Object store conundrums
An object store comprised of solid-state storage, hard disks, and tape poses several challenges in two key areas:
- First, the object store is large – certainly petabytes, possibly exabytes in size. Yet objects are likely in the range of kilobytes to megabytes in size. There are potentially quadrillions of objects in an exabyte-scale object store. How do we know what’s in the data store? How do we identify and select complete subsets of information in a pool of data this vast?
- Second, what determines which objects go on solid-state storage, on hard disks, or on tape? How is that decision made? Further, some workloads require the object store optimize latency required to access data sets, rather than individual objects. What’s the best way to select the sets of data that are needed for a particular task?
The data catalog
The first part of the solution is a catalog of the object store contents. This catalog serves as both a replacement for human memory and a mechanism for selecting subsets of the data.
Since the data in an object store may exist long past the people who put it there, we need a replacement for human memory. To do this, data needs to be classified as it comes into the object store.
The initial classification would include the standard attributes (who entered the object into the object store, when it was entered, how big it is, what type of data it is, who can use it, and so on when the data was collected) and might include domain-specific classification as well (for example, optical character recognition of video surveillance data to find and record license plates).
Over time, the uses of data and the information we can extract from it will change and improve. This requires the classification information to be malleable in ways users can’t predict when data is added.
The data catalog must provide mechanisms for selecting a tightly focused subset of data. For example, for a study on the effects of fracking, we might need all depth soundings recorded in the state of North Dakota from 1990 through 2020. The catalog needs to support rich search semantics to allow searching through time, geography, and diverse data types.

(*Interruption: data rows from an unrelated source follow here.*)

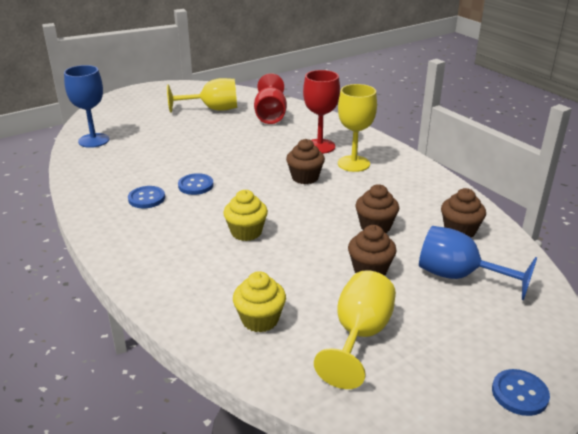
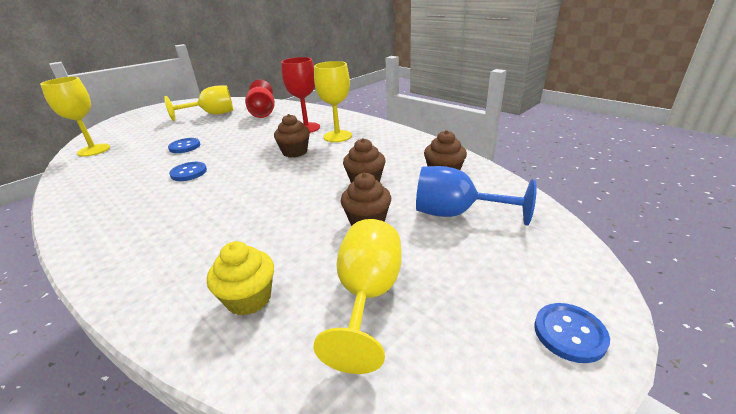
camera: 10 degrees left, 0 degrees up
blue goblet [64,65,110,148] -> yellow goblet [40,77,110,157]
blue button [128,186,165,208] -> blue button moved to [168,138,200,153]
yellow cupcake [223,190,268,241] -> none

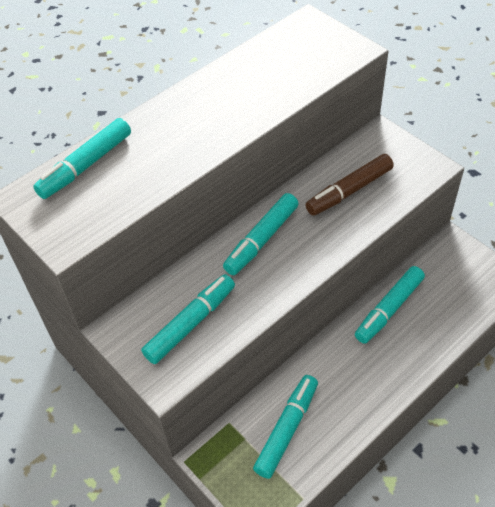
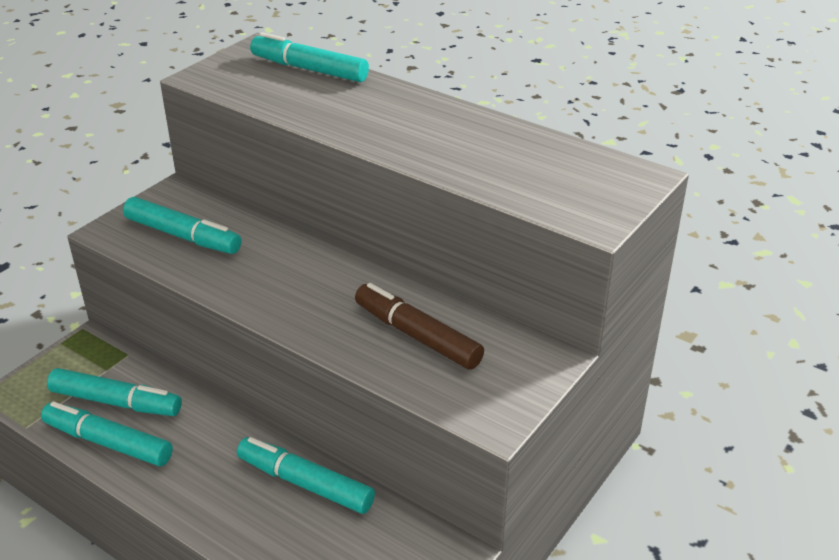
camera: 75 degrees right, 15 degrees down
turquoise marker [223,193,299,275] -> turquoise marker moved to [41,402,173,467]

The second part of the solution is data management – a collection of capabilities that ensure the data is where the user needs it when they need it there. Once any items of interest are identified, the system needs to ensure the data (or copies of it) are located to optimize processing. Conversely, the data needs to be where it can be kept safe for the least cost when it’s not in use.

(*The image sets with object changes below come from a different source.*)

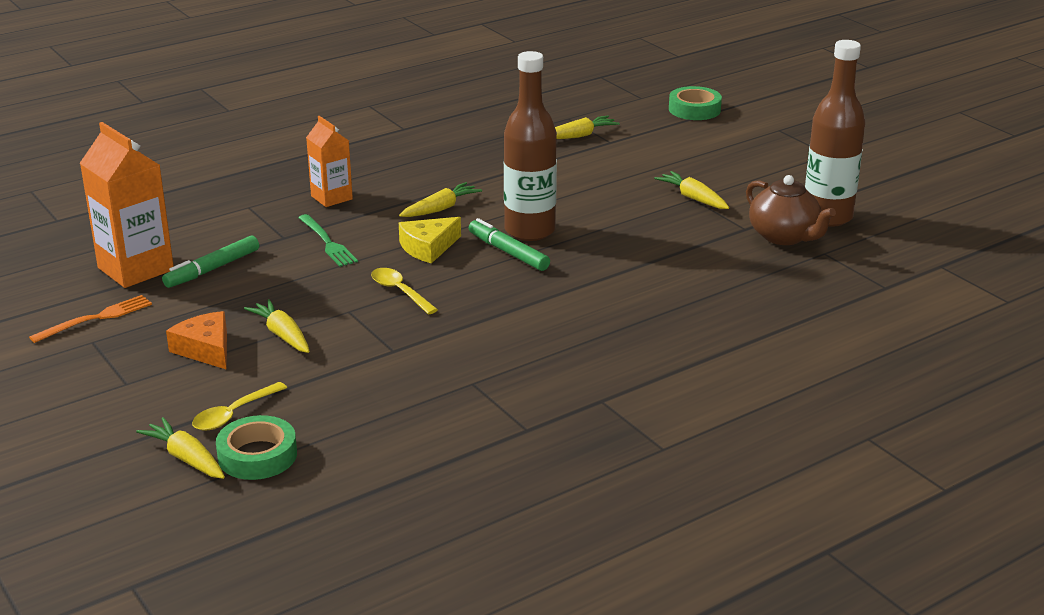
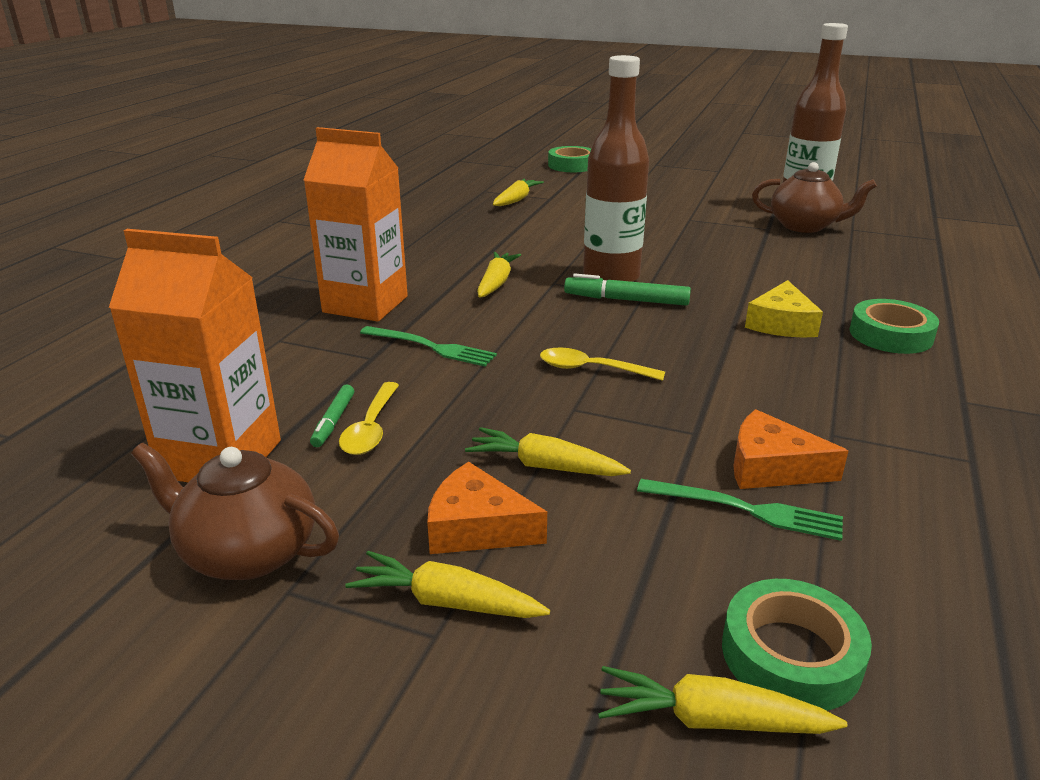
camera: 35 degrees left, 0 degrees up
orange fork [29,295,152,343] -> brown teapot [131,443,339,580]
green marker [162,235,259,288] -> green marker [310,385,354,447], size x0.61
yellow spoon [192,382,287,431] -> yellow spoon moved to [339,382,399,455]
orange carton [306,116,353,207] -> orange carton [304,127,408,322], size x1.65
yellow cheese [399,217,461,264] -> yellow cheese moved to [745,280,823,338]
yellow carrot [654,171,729,209] -> yellow carrot moved to [345,551,550,618]
none -> green fork [637,479,843,541]
none -> orange cheese [733,409,848,489]
none -> green tape [850,299,939,354]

- For example, the automatic (i.e. policy-driven) placement of data, according to its classification(s), movement of data (e.g., from tier to tier, based on recent access patterns), the augmentation of classifications of a set of data, based on its current classification(s).

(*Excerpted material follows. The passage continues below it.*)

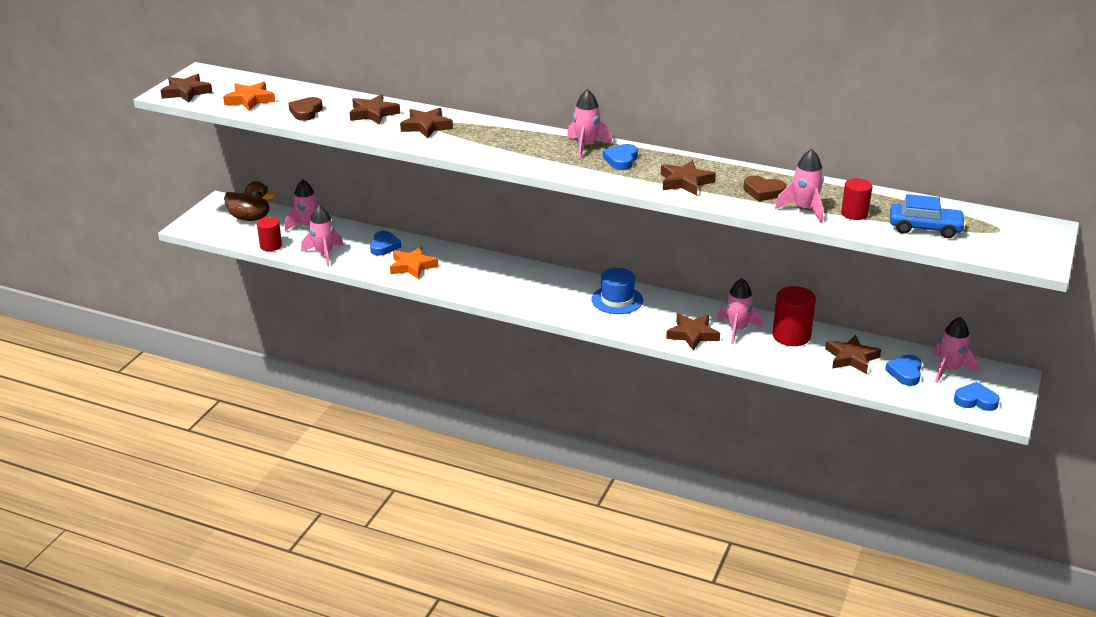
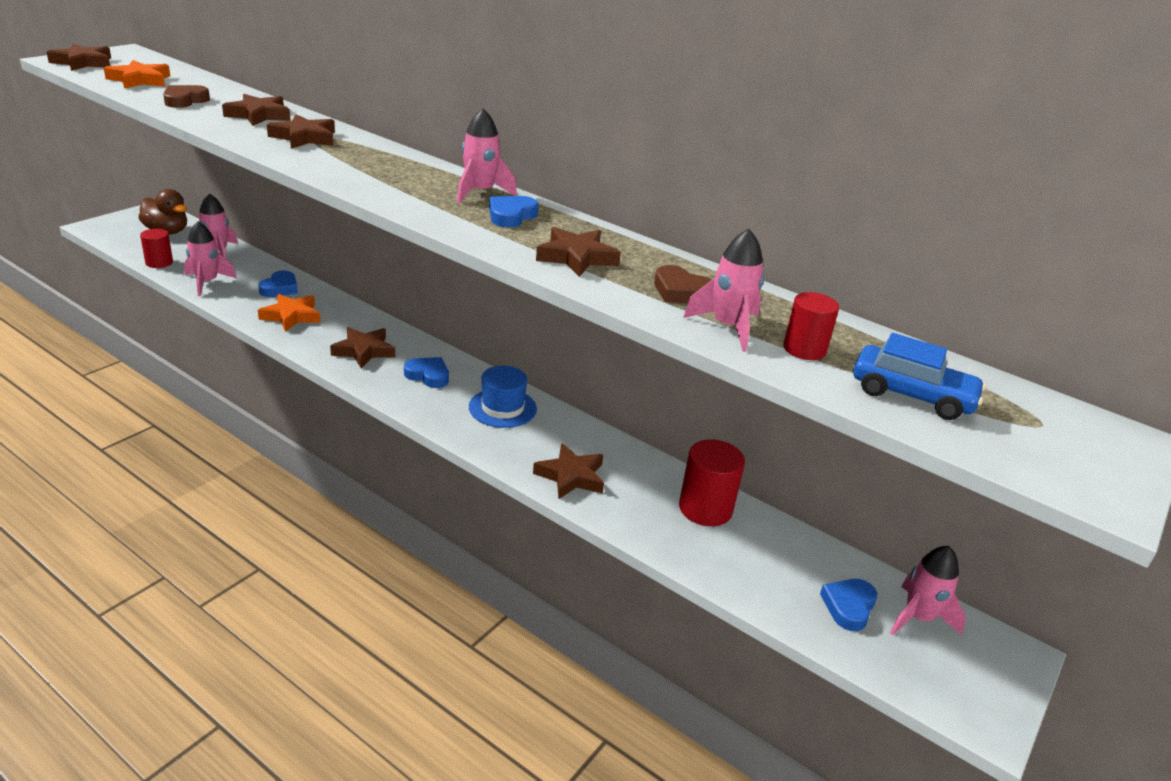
camera: 10 degrees right, 0 degrees up
pink rocket [717,278,763,344] -> none
brown star [825,335,881,374] -> brown star moved to [330,327,395,368]
blue heart [954,382,1000,411] -> blue heart moved to [404,357,449,388]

- These capabilities must also be available ad hoc to the user. Once a set of data has been identified to work on, they must be able to put it (or a copy of it) on solid-state storage for a week. Users must be able to delete objects (or if compliance requirements dictate otherwise, users must be prevented from doing so).
The durability and scalability of object stores make it an attractive option for organizations which need to store large volumes of valuable data, particularly for disaster recovery. With long-term repositories requiring cheaper storage and other applications requiring low-latency, high-bandwidth storage, today’s object stores may be built on a mix of hard disks, tape, and solid-state storage. This introduces challenges and complexities around how to find objects in an exabyte-scale object store and how to determine which objects are stored on each storage medium. But with effective data cataloging and data management, organizations can overcome these complexities to reap the durability and scalability benefits of object stores for their high-value unstructured data.